I am going to get these 2 new baby girls in a few days and I cannot think of names for them lol. Any ideas?


----------



## DustyRat (Jul 9, 2012)

Such cute ratties. One looks like Daisey, the other looks like May. Lol.


----------



## Hey-Fay (Jul 8, 2013)

How adorable!!


----------



## pookycb (Feb 14, 2014)

Those are cute names DustyRat.


----------



## clm4693 (May 21, 2014)

Dagger, princess peach, samus, laura, lightning, or cortana....if u cant tell im a big gamer


----------



## pookycb (Feb 14, 2014)

Haha I was thinking of peach (after princess peach) and Zelda lol


----------



## PurpleGirl (Oct 12, 2012)

I really need to start naming my rats after game characters more, considering how much I love gaming, lol. Maybe in future I'll have a pair called Booker and Comstock. XD

Absolutely beautiful babies by the way!


----------



## pookycb (Feb 14, 2014)

Naming rats after characters is always a fun way to name them.

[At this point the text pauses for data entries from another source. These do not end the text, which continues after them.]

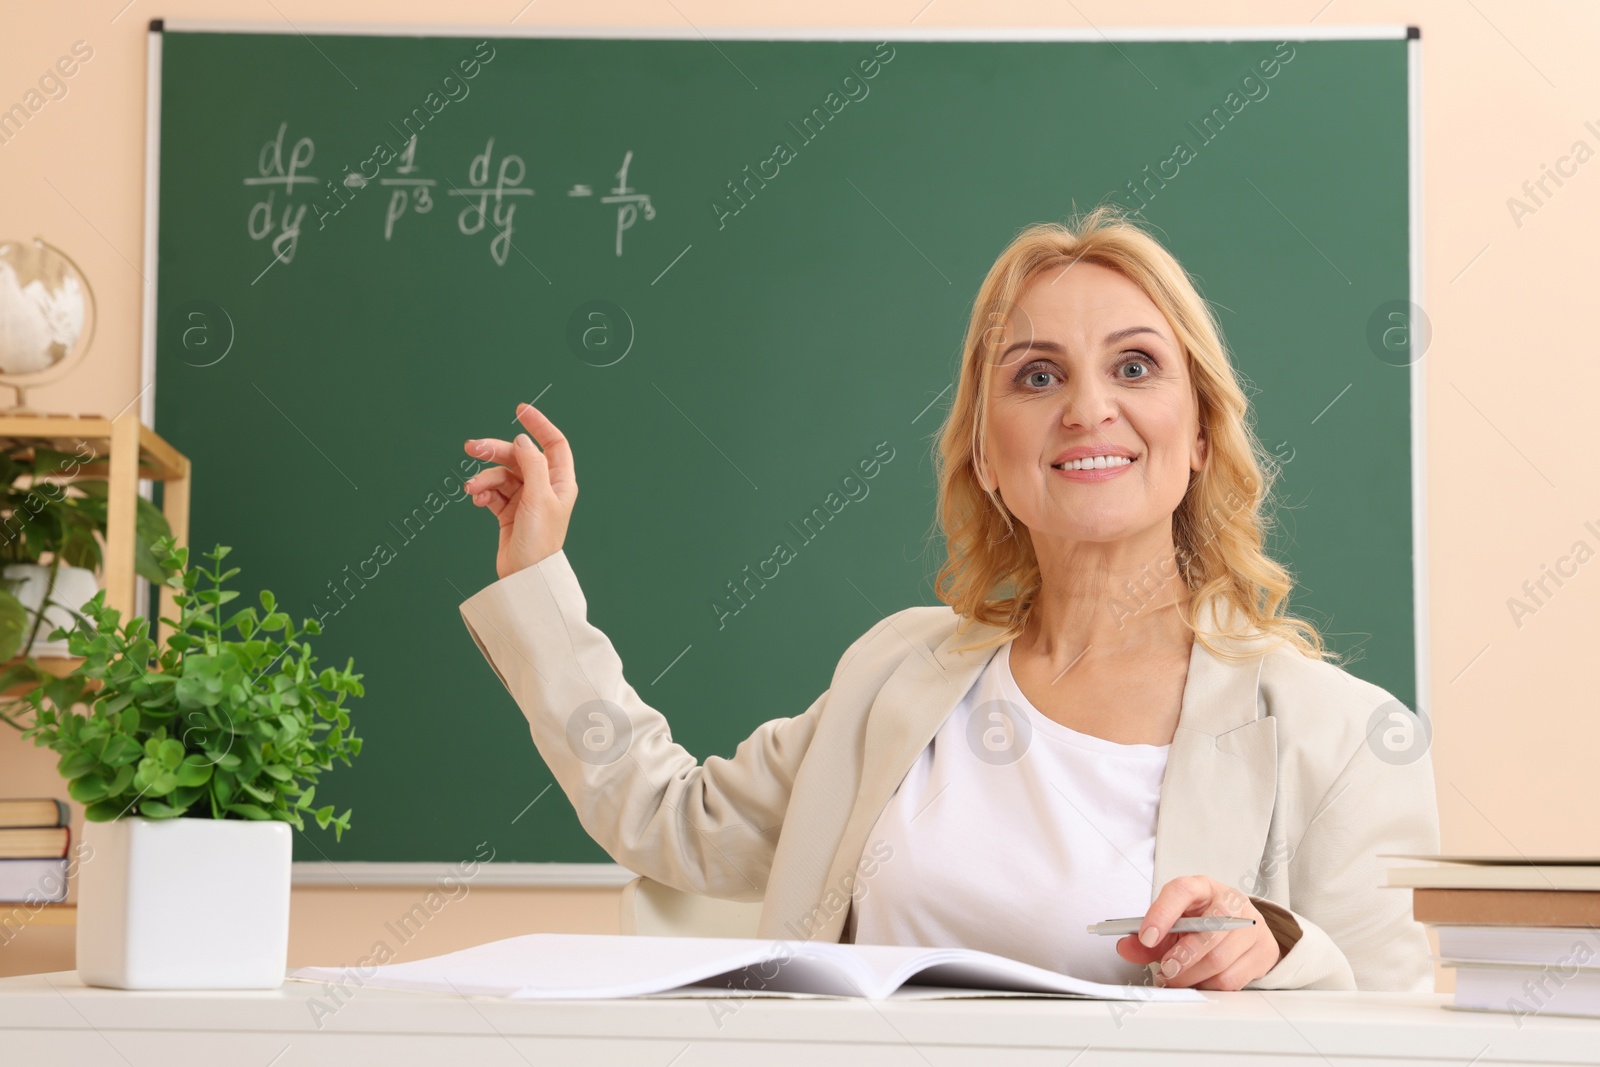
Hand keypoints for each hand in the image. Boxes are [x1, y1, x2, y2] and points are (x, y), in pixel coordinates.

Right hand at [462, 403, 577, 578]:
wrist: (524, 577)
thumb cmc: (539, 542)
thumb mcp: (538, 498)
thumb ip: (532, 465)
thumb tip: (523, 440)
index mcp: (560, 482)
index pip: (553, 444)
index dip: (539, 425)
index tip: (521, 410)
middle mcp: (544, 488)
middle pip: (519, 457)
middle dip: (495, 452)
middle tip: (471, 447)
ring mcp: (526, 499)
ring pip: (501, 475)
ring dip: (484, 479)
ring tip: (472, 489)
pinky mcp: (508, 512)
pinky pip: (493, 492)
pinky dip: (483, 493)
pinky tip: (477, 499)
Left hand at [1114, 875, 1281, 990]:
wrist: (1240, 926)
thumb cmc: (1202, 922)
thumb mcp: (1173, 924)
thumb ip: (1147, 937)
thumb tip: (1126, 947)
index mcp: (1202, 887)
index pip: (1181, 891)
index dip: (1161, 914)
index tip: (1145, 936)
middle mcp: (1231, 902)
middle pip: (1208, 931)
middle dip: (1181, 957)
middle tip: (1166, 970)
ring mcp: (1252, 925)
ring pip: (1219, 960)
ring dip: (1192, 977)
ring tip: (1178, 979)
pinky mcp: (1264, 950)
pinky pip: (1233, 979)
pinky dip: (1209, 986)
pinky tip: (1200, 981)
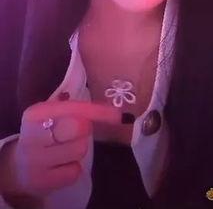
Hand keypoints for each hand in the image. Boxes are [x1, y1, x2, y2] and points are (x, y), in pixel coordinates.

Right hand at [0, 100, 121, 201]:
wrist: (18, 167)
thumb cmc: (44, 134)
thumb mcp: (52, 116)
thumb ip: (76, 108)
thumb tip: (113, 110)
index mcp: (36, 114)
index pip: (73, 108)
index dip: (98, 111)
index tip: (118, 114)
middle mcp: (32, 136)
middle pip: (78, 128)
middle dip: (85, 129)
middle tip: (79, 131)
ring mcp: (35, 161)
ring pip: (80, 150)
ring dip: (79, 148)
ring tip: (65, 149)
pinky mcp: (41, 181)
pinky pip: (74, 171)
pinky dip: (74, 168)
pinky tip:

And thanks


----------



## LittleSparrow (Apr 14, 2014)

Gorgeous markings on both of them!


----------



## pookycb (Feb 14, 2014)

Thank you LittleSparrow!


----------



## Jessiferatu (Apr 30, 2014)

Oh they are SO cute! <3


----------



## pookycb (Feb 14, 2014)

*Babies at home*

Heres some photos of one of the baby girls 


























heres the second little girl 





















heres them together









I have a few ideas for names:
Option 1 - Maggie and May
Option 2 - Cherry and Blossom 
Then there was storm, rain, hazel, gracie, lacey, biffy

and then I said to my sister and mum as a joke I'll name them after my favourite sushi roll Coco-Maki One can be Coco and the other Maki and my mum and sister both thought that was cute.


----------